In the same way cephs and pans are easily taken, scanning existing models with the CS 8100SC 3D or CS 9300C can be accomplished by any staff member with the push of a button and immediately uploaded to the patient’s file within practice management software. In addition to being able to scan existing models, traditional impressions (Figure 3) can also be scanned, so there’s no need to even pour up a model. If an impression is scanned, software automatically mounts it on a polished base and aligns the occlusion (Figure 4). The model can then be easily manipulated in 3D for analysis and case presentation, or even sent digitally to a lab for appliance fabrication. Digital impressions and models not only save on space, but digital files are also easier to pull up if necessary, rather than tracking down a random storage box. Of course, scanning impressions (Figure 5) and models in-office with existing equipment means there’s no cost per scan, and the model can be safely destroyed once it’s digitized.

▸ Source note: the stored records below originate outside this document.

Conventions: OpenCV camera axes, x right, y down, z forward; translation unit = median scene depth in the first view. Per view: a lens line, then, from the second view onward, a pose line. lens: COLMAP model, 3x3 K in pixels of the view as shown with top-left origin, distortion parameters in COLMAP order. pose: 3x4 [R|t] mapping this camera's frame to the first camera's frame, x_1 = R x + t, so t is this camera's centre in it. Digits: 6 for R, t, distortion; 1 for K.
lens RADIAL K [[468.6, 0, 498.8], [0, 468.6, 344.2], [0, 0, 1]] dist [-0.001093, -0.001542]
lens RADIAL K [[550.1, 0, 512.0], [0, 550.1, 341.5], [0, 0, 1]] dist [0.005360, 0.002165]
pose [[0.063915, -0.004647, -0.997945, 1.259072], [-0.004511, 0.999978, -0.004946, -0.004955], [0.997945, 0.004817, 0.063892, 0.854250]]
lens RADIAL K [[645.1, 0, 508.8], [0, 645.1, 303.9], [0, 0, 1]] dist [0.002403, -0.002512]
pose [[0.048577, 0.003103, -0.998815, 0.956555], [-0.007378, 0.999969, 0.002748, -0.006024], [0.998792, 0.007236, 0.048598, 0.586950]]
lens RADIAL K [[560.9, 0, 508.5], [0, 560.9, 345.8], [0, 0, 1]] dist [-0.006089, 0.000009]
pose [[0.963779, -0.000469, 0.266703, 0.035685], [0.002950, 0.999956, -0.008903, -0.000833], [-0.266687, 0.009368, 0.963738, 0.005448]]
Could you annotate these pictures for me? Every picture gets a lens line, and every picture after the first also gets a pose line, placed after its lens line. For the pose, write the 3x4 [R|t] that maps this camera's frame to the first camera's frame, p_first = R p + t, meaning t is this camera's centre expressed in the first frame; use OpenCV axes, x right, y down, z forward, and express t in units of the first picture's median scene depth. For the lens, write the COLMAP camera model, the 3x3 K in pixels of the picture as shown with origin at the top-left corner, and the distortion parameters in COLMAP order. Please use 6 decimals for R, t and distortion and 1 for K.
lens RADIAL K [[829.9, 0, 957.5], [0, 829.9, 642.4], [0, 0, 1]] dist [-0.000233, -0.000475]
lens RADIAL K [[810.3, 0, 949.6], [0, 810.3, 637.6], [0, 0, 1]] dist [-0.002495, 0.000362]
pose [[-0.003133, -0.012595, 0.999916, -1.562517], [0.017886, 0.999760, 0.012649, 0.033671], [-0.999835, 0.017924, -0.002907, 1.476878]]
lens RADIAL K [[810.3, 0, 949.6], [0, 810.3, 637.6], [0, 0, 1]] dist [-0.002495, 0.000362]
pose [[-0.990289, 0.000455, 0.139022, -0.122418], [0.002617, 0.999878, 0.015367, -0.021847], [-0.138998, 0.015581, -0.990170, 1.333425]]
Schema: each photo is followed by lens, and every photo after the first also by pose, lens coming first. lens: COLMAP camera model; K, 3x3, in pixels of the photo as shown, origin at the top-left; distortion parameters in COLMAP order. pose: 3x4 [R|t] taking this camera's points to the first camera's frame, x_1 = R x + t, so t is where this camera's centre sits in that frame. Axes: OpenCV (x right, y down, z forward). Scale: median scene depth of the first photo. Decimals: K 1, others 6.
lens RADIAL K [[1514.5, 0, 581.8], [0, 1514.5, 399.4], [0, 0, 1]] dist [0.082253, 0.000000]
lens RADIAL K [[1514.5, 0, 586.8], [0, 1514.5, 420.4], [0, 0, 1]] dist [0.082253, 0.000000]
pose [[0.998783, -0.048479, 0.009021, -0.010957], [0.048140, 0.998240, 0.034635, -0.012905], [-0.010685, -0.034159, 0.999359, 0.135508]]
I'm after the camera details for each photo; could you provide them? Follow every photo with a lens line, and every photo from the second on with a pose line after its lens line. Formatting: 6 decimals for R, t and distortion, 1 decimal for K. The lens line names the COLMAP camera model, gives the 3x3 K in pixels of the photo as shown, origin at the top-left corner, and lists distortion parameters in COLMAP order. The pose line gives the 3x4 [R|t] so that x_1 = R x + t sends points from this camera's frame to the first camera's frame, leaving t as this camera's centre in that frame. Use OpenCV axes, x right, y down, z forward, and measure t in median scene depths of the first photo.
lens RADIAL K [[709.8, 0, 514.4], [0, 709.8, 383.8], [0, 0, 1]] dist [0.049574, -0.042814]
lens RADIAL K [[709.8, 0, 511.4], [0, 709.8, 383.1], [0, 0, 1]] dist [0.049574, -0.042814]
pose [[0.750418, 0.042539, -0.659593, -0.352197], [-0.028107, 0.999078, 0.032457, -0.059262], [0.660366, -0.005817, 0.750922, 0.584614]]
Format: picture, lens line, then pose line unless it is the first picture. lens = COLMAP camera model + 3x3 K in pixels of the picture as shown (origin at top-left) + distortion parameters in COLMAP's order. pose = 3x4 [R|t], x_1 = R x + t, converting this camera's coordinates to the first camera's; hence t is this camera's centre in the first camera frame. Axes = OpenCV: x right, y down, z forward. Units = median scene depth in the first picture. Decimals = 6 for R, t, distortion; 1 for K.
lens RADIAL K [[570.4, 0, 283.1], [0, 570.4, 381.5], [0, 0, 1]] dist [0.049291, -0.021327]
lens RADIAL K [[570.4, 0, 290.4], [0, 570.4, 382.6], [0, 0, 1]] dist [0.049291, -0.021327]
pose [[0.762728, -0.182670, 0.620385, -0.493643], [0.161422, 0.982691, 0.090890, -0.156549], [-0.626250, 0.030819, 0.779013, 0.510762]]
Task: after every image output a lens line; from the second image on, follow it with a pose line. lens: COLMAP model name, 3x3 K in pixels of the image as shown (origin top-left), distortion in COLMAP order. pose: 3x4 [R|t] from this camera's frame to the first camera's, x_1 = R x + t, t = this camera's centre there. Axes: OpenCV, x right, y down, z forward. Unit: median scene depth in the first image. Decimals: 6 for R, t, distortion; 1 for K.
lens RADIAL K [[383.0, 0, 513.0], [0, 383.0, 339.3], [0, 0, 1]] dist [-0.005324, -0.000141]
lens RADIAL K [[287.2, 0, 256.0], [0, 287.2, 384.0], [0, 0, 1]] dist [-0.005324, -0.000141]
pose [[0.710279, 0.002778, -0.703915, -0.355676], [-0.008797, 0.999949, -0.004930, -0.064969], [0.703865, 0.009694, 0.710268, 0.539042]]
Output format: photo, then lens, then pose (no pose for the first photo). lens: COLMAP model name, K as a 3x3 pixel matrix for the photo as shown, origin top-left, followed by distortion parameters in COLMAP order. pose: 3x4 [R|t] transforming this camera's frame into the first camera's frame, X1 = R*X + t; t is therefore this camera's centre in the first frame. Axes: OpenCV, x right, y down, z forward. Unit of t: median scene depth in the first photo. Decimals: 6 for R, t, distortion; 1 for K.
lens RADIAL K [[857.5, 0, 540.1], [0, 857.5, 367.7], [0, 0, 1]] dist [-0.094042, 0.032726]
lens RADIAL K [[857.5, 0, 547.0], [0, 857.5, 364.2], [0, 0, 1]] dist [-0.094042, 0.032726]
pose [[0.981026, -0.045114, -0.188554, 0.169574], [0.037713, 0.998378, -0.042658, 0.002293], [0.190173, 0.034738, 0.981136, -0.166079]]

Orthodontics, like all dental specialties, is transitioning more and more toward a digital workflow. Whether doctors fully embrace digital impressions with an intraoral scanner or aren’t quite ready to take the leap, there’s no denying that the boxes, shelves, and storage units full of stone models aren’t just going to disappear because the march of progress declares the future is digital. Digitizing stone models with a multi-functional extraoral imaging system, such as the CS 8100SC 3D or the CS 9300C, can save storage space in your practice and cut back on the costs of offsite storage or having a lab digitize the models. In addition to saving space, digital models can be quickly pulled up on a computer and impress patients during case presentation. So don’t erase years of stone models, embrace years of stone models in a digital format.


Matt Hendrickson has spent more than 20 years in the industry. He is currently the US&C orthodontic director for Carestream Dental. Prior to joining Carestream Dental, Hendrickson founded and served as president of Integrated Dental Solutions, and he also has held a variety of roles within dental practices.